Although memories of her childhood house fire remain, other, more recent memories lift her spirits. She recalls a single mother, frazzled after dealing with a boisterous 3-year-old all day, with no one around to give her a break. Brown came home with the mom and calmed the child by singing “Itsy Bitsy Spider.” That child is now 6 and doing well in school.

“I got to be that tag out” for that mom, Brown said.

The community is a vital partner in BHA’s efforts. One of their most popular programs is “Adopt an Apartment.” Caring donors can buy pots, pans, lamps and more for a family moving into a new apartment. She said UPMC Pinnacle and its employees are frequent sponsors.

She is often asked if she ever feels afraid, working where she does. She replies that she is no more scared than she would be in a parking lot at Wal-Mart or camping.

And, while she may have little experience camping or living in a rustic environment, she clearly knows what she is doing in an urban setting.

“I have a healthy level of fear,” she said.

 

Such Transformation

One of Brown’s mentors is Lisa Peck, program director at Interfaith Shelter. Peck returns the respect.

“Crystal is very open, very honest, and she very much believes in her work,” Peck said.

Peck and Brown often brainstorm about how they can make things better for others.

“She is very, very dynamic,” Peck said. “She does everything with enthusiasm and nothing is too small to take on. She is always up to challenges and will stop at nothing to help the less fortunate.”

When families arrive, Brown is “always warm and welcoming,” Peck said.

“I really enjoy working with the women,” Brown said. “Every day, I learn and grow. It continues to humble me. It is a constant reminder to not pass judgement.”

Still, amidst the triumphs are tragedies. One of BHA’s most ardent supporters, Ray Diener, was brutally murdered several years ago, and one of the rehabbed houses on Hummel Street was named in his honor.

That experience forces a reflection on another plaque on her wall: “Pray about everything. Worry about nothing.”

“We are here to serve—to love God and love our neighbor,” Brown said.

One of Brown’s greatest sources of pride is that they are a “trauma-informed organization.”

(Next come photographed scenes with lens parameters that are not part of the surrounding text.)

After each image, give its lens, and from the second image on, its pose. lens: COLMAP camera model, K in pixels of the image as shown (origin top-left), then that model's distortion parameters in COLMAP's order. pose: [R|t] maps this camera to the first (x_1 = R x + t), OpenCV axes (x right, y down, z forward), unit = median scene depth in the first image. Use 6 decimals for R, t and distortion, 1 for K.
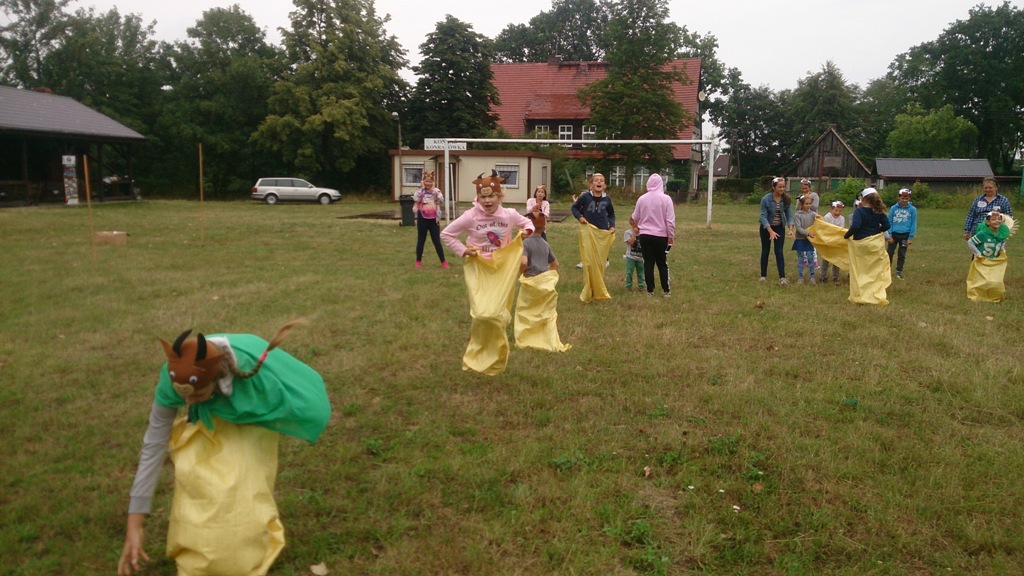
lens RADIAL K [[895.8, 0, 508.0], [0, 895.8, 272.1], [0, 0, 1]] dist [0.104121, -0.154297]
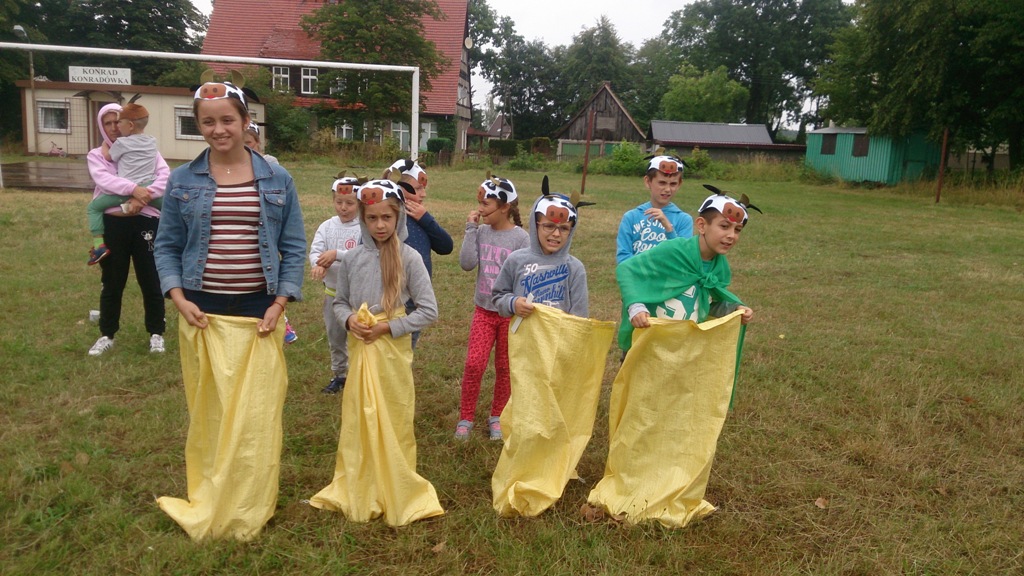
lens RADIAL K [[895.8, 0, 514.0], [0, 895.8, 287.1], [0, 0, 1]] dist [0.104121, -0.154297]
pose [[0.971106, -0.011381, 0.238378, 0.066035], [-0.003345, 0.998115, 0.061280, -0.016664], [-0.238626, -0.060307, 0.969237, 0.177474]]
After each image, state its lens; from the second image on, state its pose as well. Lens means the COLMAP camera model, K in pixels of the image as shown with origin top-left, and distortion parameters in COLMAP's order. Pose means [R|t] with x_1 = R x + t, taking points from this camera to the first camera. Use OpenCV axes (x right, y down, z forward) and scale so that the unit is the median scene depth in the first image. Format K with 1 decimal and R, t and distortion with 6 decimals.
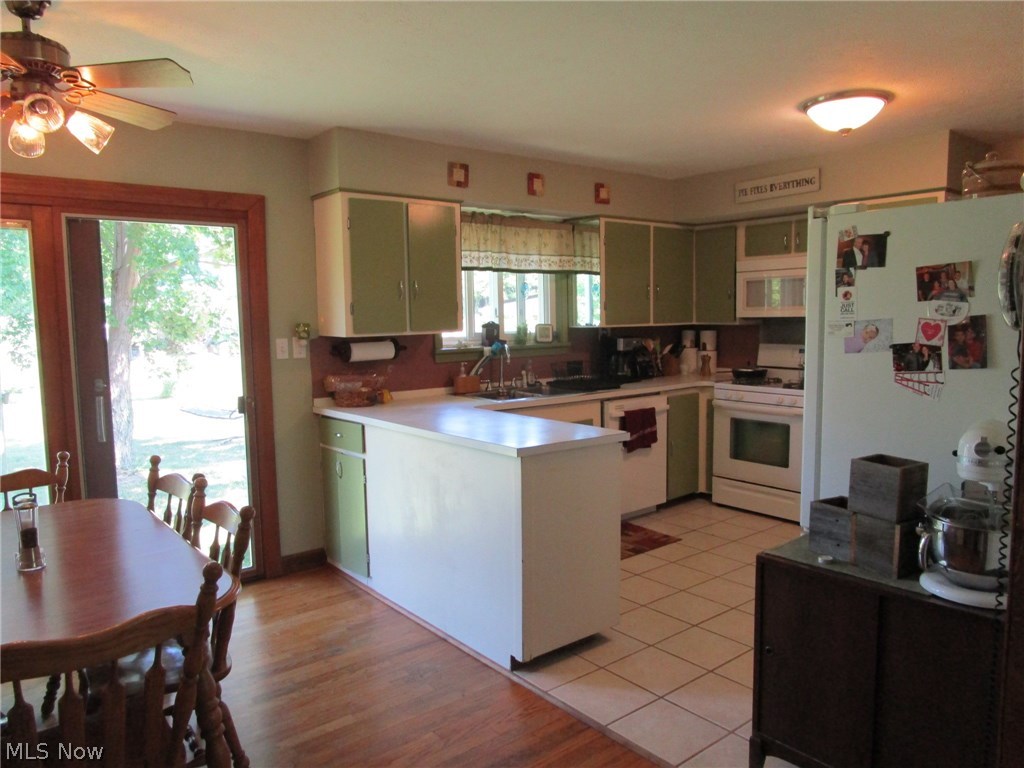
lens RADIAL K [[723.4, 0, 511.1], [0, 723.4, 386.1], [0, 0, 1]] dist [-0.027019, 0.007165]
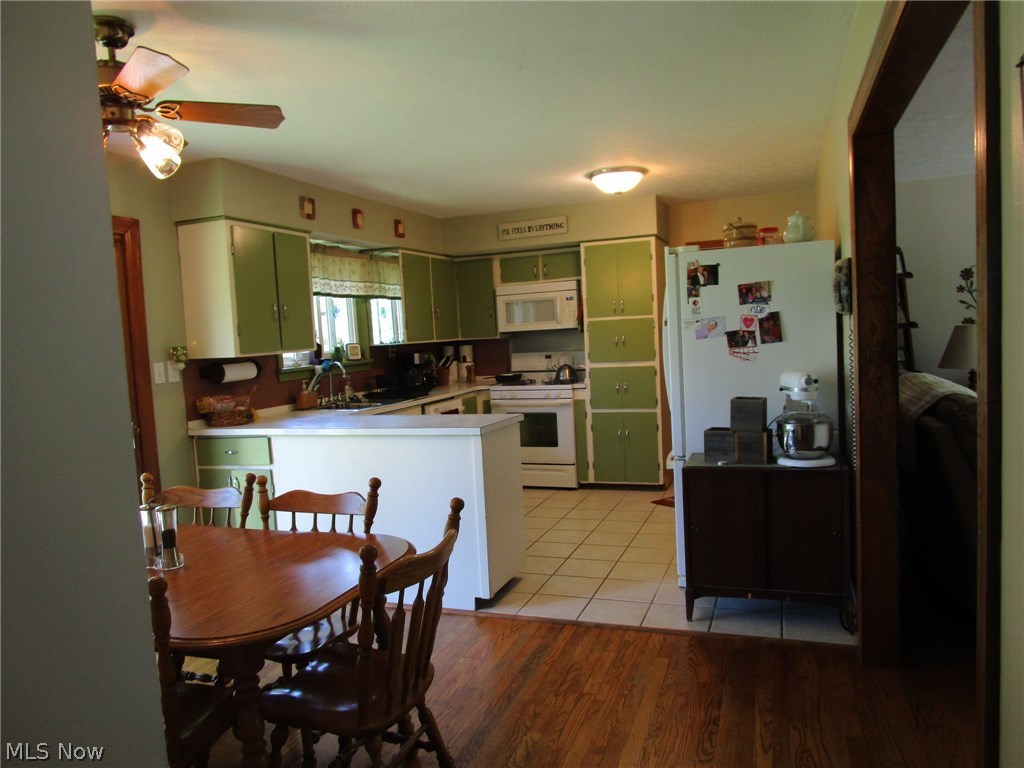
lens RADIAL K [[723.4, 0, 507.8], [0, 723.4, 385.9], [0, 0, 1]] dist [-0.027019, 0.007165]
pose [[0.863124, -0.068225, 0.500362, -0.335696], [0.090052, 0.995745, -0.019568, 0.023921], [-0.496898, 0.061948, 0.865595, -0.077679]]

Many homeless people are victims of physical and sexual abuse, she explained, and that trauma hinders their growth and stability. Homelessness then becomes an additional trauma. BHA partners with Pressley Ridge to offer counseling.

“Instead of asking, ‘Why did you spend that $100 on that?’ we try to understand their story and put it in context,” she said.

BHA also works with Dauphin County’s Office of Children and Youth, since many of the children in the child welfare system are there due to homelessness.

In the mid-winter cold, Brown gave a short tour of snow-topped Hummel Street. The townhouses across the street from her office are new construction. BHA demolished old buildings and built new with the help of UPMC Pinnacle. A playground, pavilion and garden are also part of the tidy block. A state grant helped with streetscaping.

“There is such transformation on this block,” she said.

The growth in their properties is among the accomplishments she is most proud of.

She lists many other housing construction and renovation projects going up around her, including 50 affordable housing units slated for 13th and Mulberry and Crescent and Mulberry, in conjunction with the Harrisburg Housing Authority.

Her end goal is more housing, less hate.

“We just need to be nice to each other and share in our abundance,” she said.

The mean-spiritedness she witnesses is rooted in fear, she believes. People are afraid that, if someone else gets an opportunity, it subtracts opportunity from them.

But she knows it is not a zero-sum game.

She pointed to her favorite quote on her wall, uttered by Frederick Douglass: “It is easier to build strong children than to repair broken men.” And so she builds.